EUR/USD Forecast: Continues to Plummet – 05 September 2022
The 50 Day EMA is raising toward the recent consolidation area as well, so I think there are a lot of different things lining up to cause issues.
The 1.01 level has offered a significant amount of resistance during the day, as well as earlier this week. Furthermore, the 1.02 level has offered a lot of resistance, so I think you must keep that in mind as well. The 50 Day EMA is raising toward the recent consolidation area as well, so I think there are a lot of different things lining up to cause issues. In fact, it’s not until we break above the 1.05 level that I would take a rally in the Euro seriously.
This winter, we are more likely than not going to see Europe struggle with energy issues, and as a result we could very well see the European economy enter a massive recession. In fact, some pundits are even talking about a small depression. Regardless, it’s difficult to imagine that the Euro is going to be more desirable than the US dollar, especially as the Federal Reserve continues to tighten monetary policy. In this scenario, it’s essentially a “one-way trade”, but the bottom has yet to be figured out. The next move lower will be down to the 0.98 level, and then possibly down to the 0.96 level.

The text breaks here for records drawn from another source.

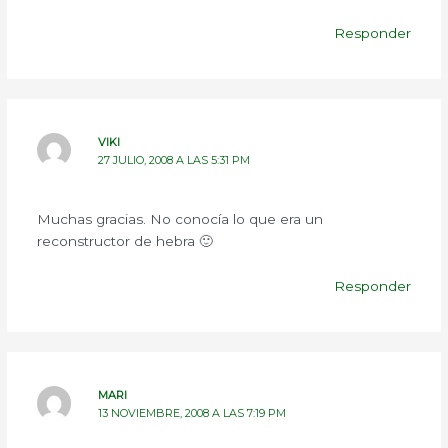
Responder
VIKI
27 JULIO, 2008 A LAS 5:31 PM
Muchas gracias. No conocía lo que era un
reconstructor de hebra 🙂
Responder
MARI
13 NOVIEMBRE, 2008 A LAS 7:19 PM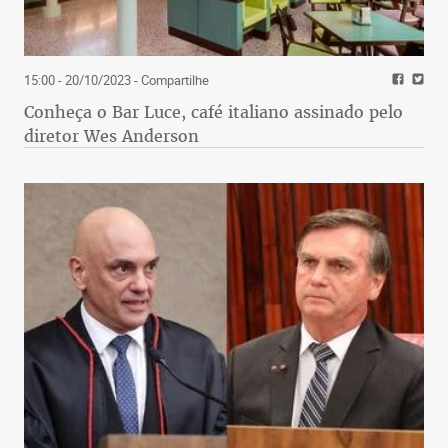
15:00 - 20/10/2023
- Compartilhe
Conheça o Bar Luce, café italiano assinado pelo
diretor Wes Anderson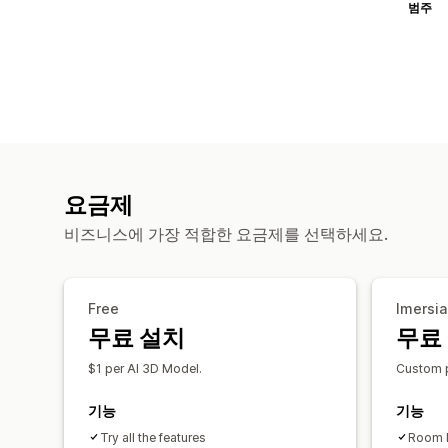
범주
요금제
비즈니스에 가장 적합한 요금제를 선택하세요.
Free
Imersia
무료 설치
무료
$1 per AI 3D Model.
Custom p
기능
기능
Try all the features
Room 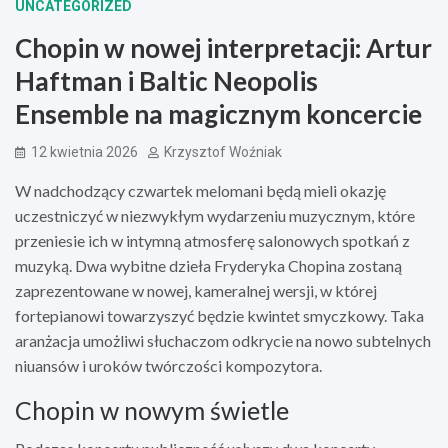
UNCATEGORIZED
Chopin w nowej interpretacji: Artur
Haftman i Baltic Neopolis
Ensemble na magicznym koncercie
12 kwietnia 2026
Krzysztof Woźniak
W nadchodzący czwartek melomani będą mieli okazję
uczestniczyć w niezwykłym wydarzeniu muzycznym, które
przeniesie ich w intymną atmosferę salonowych spotkań z
muzyką. Dwa wybitne dzieła Fryderyka Chopina zostaną
zaprezentowane w nowej, kameralnej wersji, w której
fortepianowi towarzyszyć będzie kwintet smyczkowy. Taka
aranżacja umożliwi słuchaczom odkrycie na nowo subtelnych
niuansów i uroków twórczości kompozytora.
Chopin w nowym świetle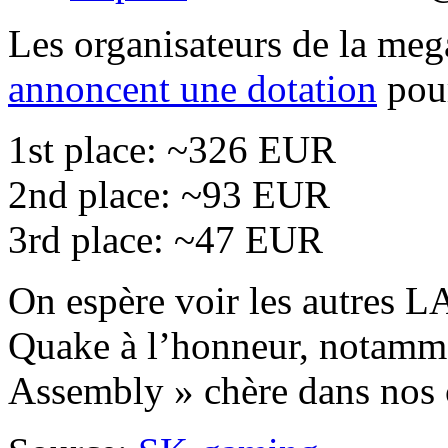
Les organisateurs de la m
annoncent une dotation
pour
1st place: ~326 EUR
2nd place: ~93 EUR
3rd place: ~47 EUR
On espère voir les autres LA
Quake à l’honneur, notamm
Assembly » chère dans nos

At one point during the initial reaction against the jobs number, and look like the Euro was going to break out and start a relatively big move. However, it was quickly squashed around noon in the New York time zone, and the bottom fell out. I think you will continue to see this type of action going forward, but it is probably worth noting that Monday is Labor Day in the United States, meaning that liquidity might be an issue later in the day. Longer-term, this remains a “sell the rally” type of situation that just does not seem to be showing any signs of letting up anytime soon. Ultimately, this is a market that looks about as poor as it can.